To configure Azure Dedicated SQL Pool connector
-
On the navigation pane, go to Consume > Export Targets. Then, select Add Export Target.
-
On the Choose Target tab, select Azure Dedicated SQL Pool Connector. Then, select Next.
-
On the Configure tab, enter the connection details:
-
Name – user-friendly name of the export target that will be displayed on the Export Target page in CluedIn.
-
Host – dedicated SQL endpoint in the workspace. To find this value, sign in to Azure Synapse Analytics, and then select the needed workspace. On the Overview page, copy the value from Dedicated SQL endpoint.
-
Database Name – name of the SQL pool where you want to store the data from CluedIn.
-
Username – SQL admin username in the workspace.
-
Password – SQL admin password, which was provided at the creation of a workspace. If you forget the password, you can reset it by selecting Reset SQL admin password as displayed on the screenshot.
-
Port Number – this is an optional field. You may provide the port number if it is set up in the database.
-
-
Test the connection to make sure it works, and then select Add.
Now, you can select the Azure Dedicated SQL Pool connector in a stream and start exporting golden records.
Limitations of Azure Synapse Analytics
Deciding whether to use the Azure Dedicated SQL Pool connector to stream golden records from CluedIn to Azure Synapse Analytics requires careful consideration. This section outlines several limitations of Azure Synapse Analytics, explaining why it may not be the best choice for streaming large sets of data directly from CluedIn. As an alternative, we recommend using One Lake or Azure Data Lake.

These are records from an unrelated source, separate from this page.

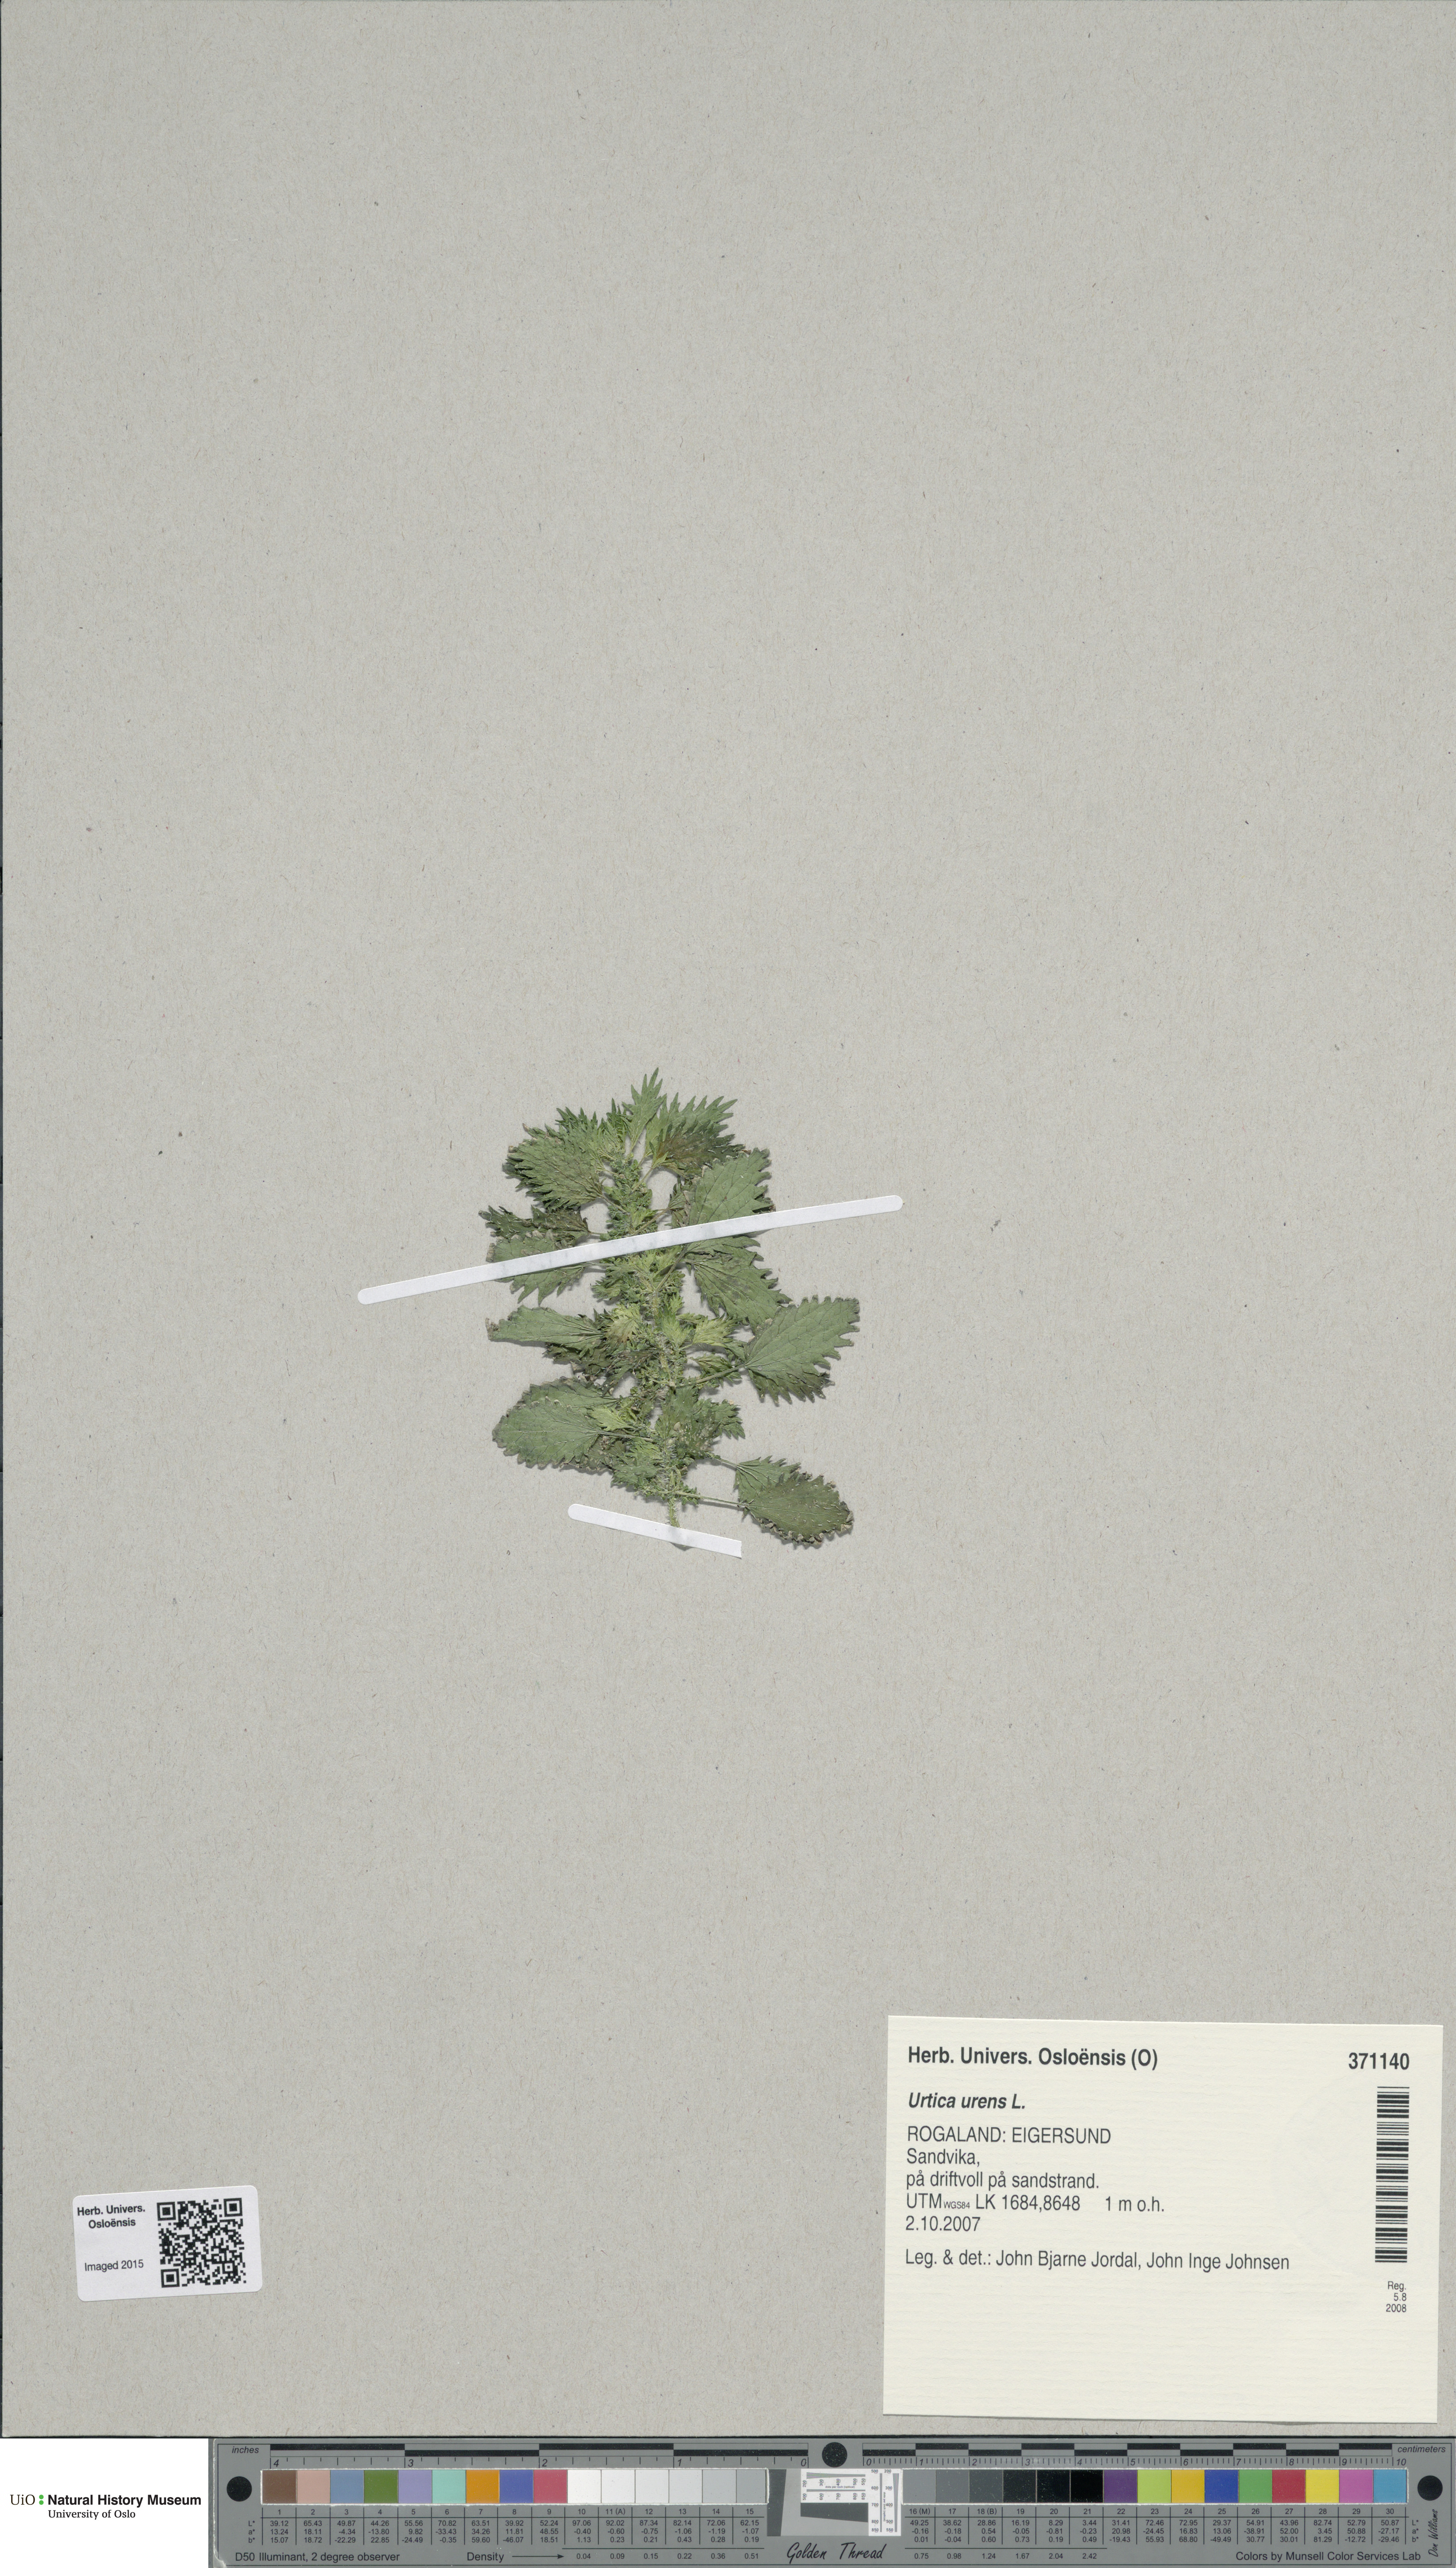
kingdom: Plantae
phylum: Tracheophyta
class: Magnoliopsida
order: Rosales
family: Urticaceae
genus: Urtica
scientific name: Urtica urens
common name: Dwarf nettle
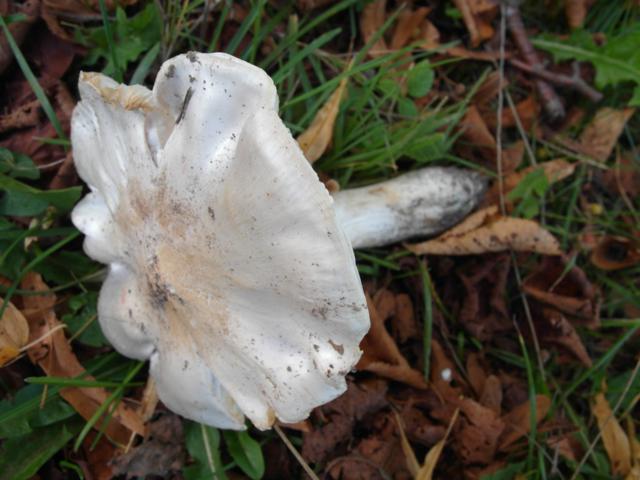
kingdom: Fungi
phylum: Basidiomycota
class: Agaricomycetes
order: Agaricales
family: Tricholomataceae
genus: Tricholoma
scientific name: Tricholoma columbetta
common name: silke-ridderhat
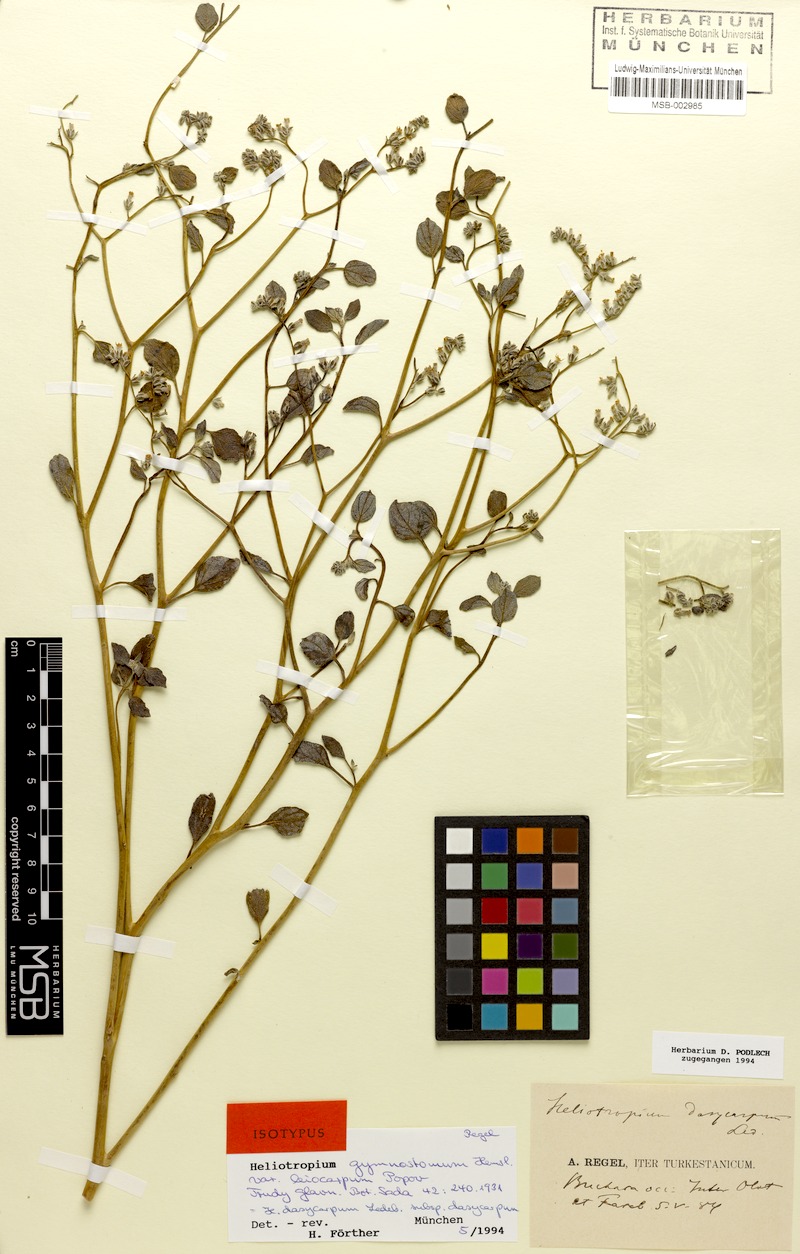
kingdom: Plantae
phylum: Tracheophyta
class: Magnoliopsida
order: Boraginales
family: Heliotropiaceae
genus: Heliotropium
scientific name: Heliotropium dasycarpum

Not optimized for frequent small updates
Azure Synapse Analytics is a massively parallel processing (MPP) data warehouse designed for handling large-scale, batch-oriented analytical workloads. It is not optimized for frequent, small data updates or transactional workloads. Frequent small updates might lead to inefficient use of resources, data imbalances that impact query performance, and overhead of write operations.
High data ingestion costs
Frequent data pushes require the use of data pipelines, storage transactions, and potentially recomputing indexes and materialized views in Synapse. Constant data ingestion using Synapse pipelines can result in high operational costs. In addition, frequent ingestion competes with analytical workloads for resources, reducing overall performance.
Latency in Synapse processes
Synapse works best when given time to process large volumes of data, but frequent updates introduce latency at every stage. Loading data into Synapse requires preprocessing, uploading to staging layers, and running COPY commands, which are not instant. In addition, frequent changes to metadata (for example, partitions, indexes) slow down the ingestion process.